Checking Indexing Service status messages
As with all Windows services, Indexing Service writes messages to the Windows event log. In addition, the Indexing Service main screen gives you a quick overview of the current status of the service as it relates to all catalogs, as shown in Figure F.
|The Indexing Service main screen shows the status of each catalog.|
This status screen also shows you how large the catalog is, the location of the catalog, and the total number of indexed documents. The last column shows you the status. Some of the possible status messages you’ll see from Indexing Service are:
- Indexing Paused (High I/O): Indexing paused because of a high level of input/output (I/O) activity. Close some applications to reduce the I/O activity.
- Indexing Paused (Low Memory): Indexing paused because of low memory. Close some applications to make more memory available.

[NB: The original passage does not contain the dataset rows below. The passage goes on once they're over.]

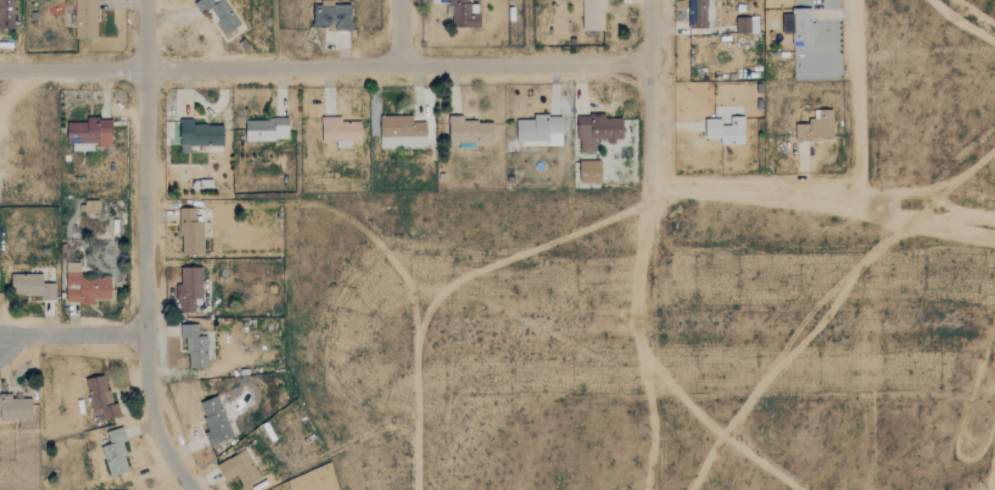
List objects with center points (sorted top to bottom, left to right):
building: (219, 13)
building: (464, 13)
building: (7, 14)
building: (594, 14)
building: (700, 14)
building: (332, 15)
building: (85, 19)
building: (747, 24)
building: (800, 27)
road: (401, 32)
road: (324, 65)
road: (650, 93)
road: (857, 102)
building: (817, 127)
building: (541, 129)
building: (267, 130)
building: (597, 130)
building: (726, 130)
building: (340, 131)
building: (401, 132)
building: (469, 132)
building: (89, 133)
building: (199, 135)
building: (590, 171)
road: (823, 200)
building: (91, 207)
building: (190, 232)
road: (146, 249)
building: (32, 286)
building: (84, 286)
building: (189, 289)
road: (72, 337)
building: (195, 346)
building: (101, 398)
building: (15, 408)
building: (215, 420)
building: (115, 453)
building: (238, 469)

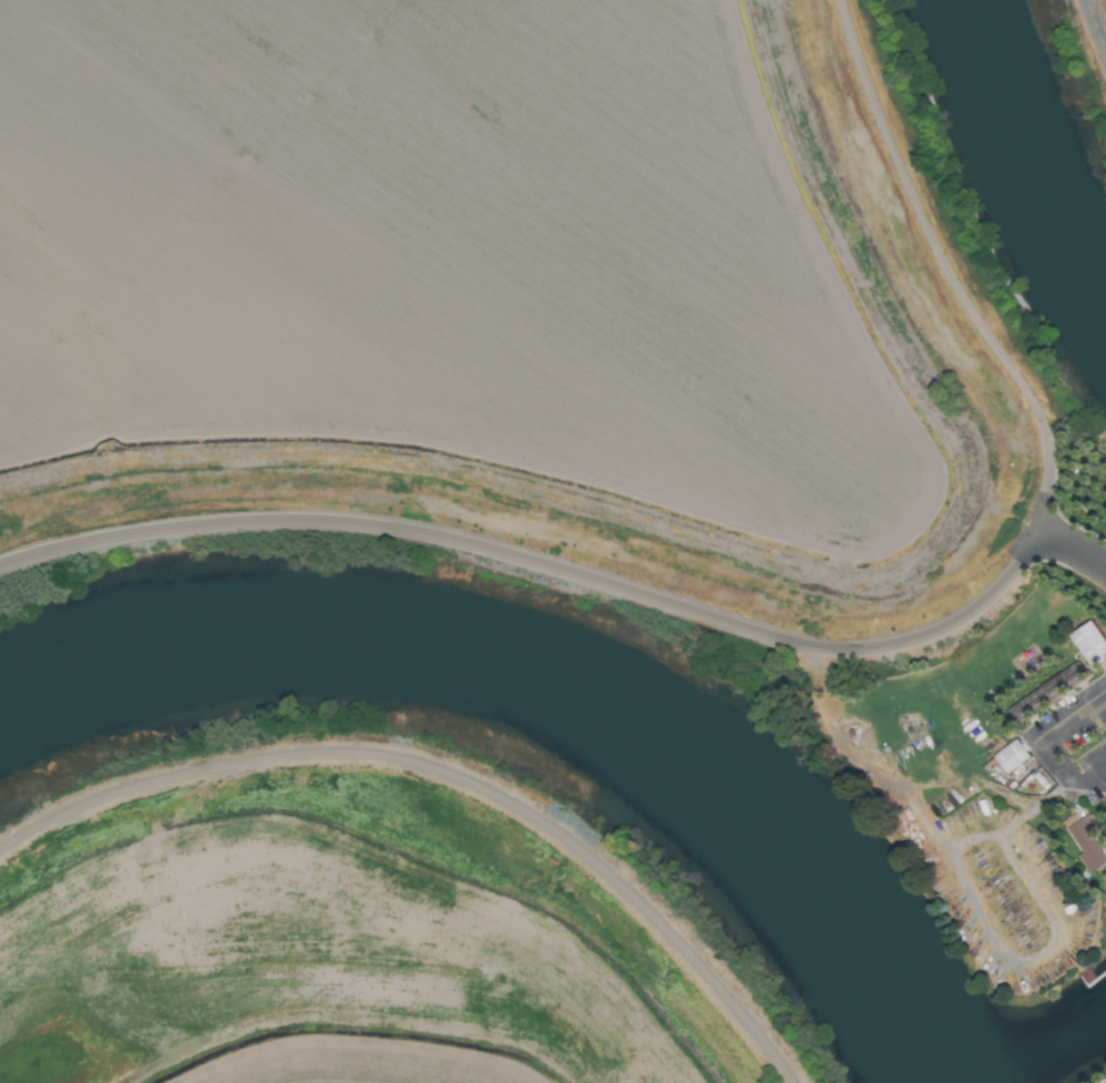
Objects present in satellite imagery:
road: (1097, 22)
road: (922, 213)
crop: (516, 301)
road: (1055, 466)
road: (743, 525)
road: (1075, 538)
road: (551, 565)
building: (1089, 642)
building: (1046, 692)
parking lot: (1075, 741)
road: (1041, 744)
building: (1010, 757)
road: (972, 782)
road: (968, 841)
building: (1085, 844)
road: (972, 910)
crop: (325, 932)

- Indexing Paused (Power Management): Indexing paused to save battery power.
- Indexing Paused (User Active): Indexing paused to minimize interference with user activity.
- Merge: A merge is in progress.
- Master Merge (Paused): Merge paused because of low resource availability.
- Stopped: Indexing of the catalog has been stopped.
- Query Only: The index is available only for querying.
- Recovering: Indexing Service is recovering from an abrupt shutdown.
- Scan Required: One or more documents need to be indexed. If this message remains for more than a few seconds, check the event log.
- Scanning: One or more directories are being scanned for new or modified documents.
- Scanning (NTFS): One or more NTFS volumes are being scanned for new or modified documents.
- Starting: Indexing Service is starting up.
- Started: Indexing Service has started.
Using Indexing Service for IIS Web searches
You can use Indexing Service to search Web sites for specific information. For this purpose, you can create Web catalogs that will index all of the contents under a specific Web site. To set up a catalog specifically for a Web site, create a new catalog and place it outside the Web tree for the site that you wish to index. If you place it inside the Web tree, you run the risk of the system thinking that the catalog database is unavailable and using significant CPU resources as a result.
Once you've created the catalog, right-click it and choose Properties. On the Tracking tab on the Properties page, you can indicate which Web site is to be indexed by choosing it from the drop-down list next to WWW server. You're also able to index newsgroups on your server in the same manner.
Once this is complete, stop and restart the Indexing Service for the new catalog to become active. You can now write ASP scripts that will take advantage of the search capabilities of your Web site.
Seek and ye shall find
Indexing Service provides a powerful search feature for your LAN and your Internet users. Be careful to create catalogs outside your Web tree and to check frequently for security updates from Microsoft that relate to this service.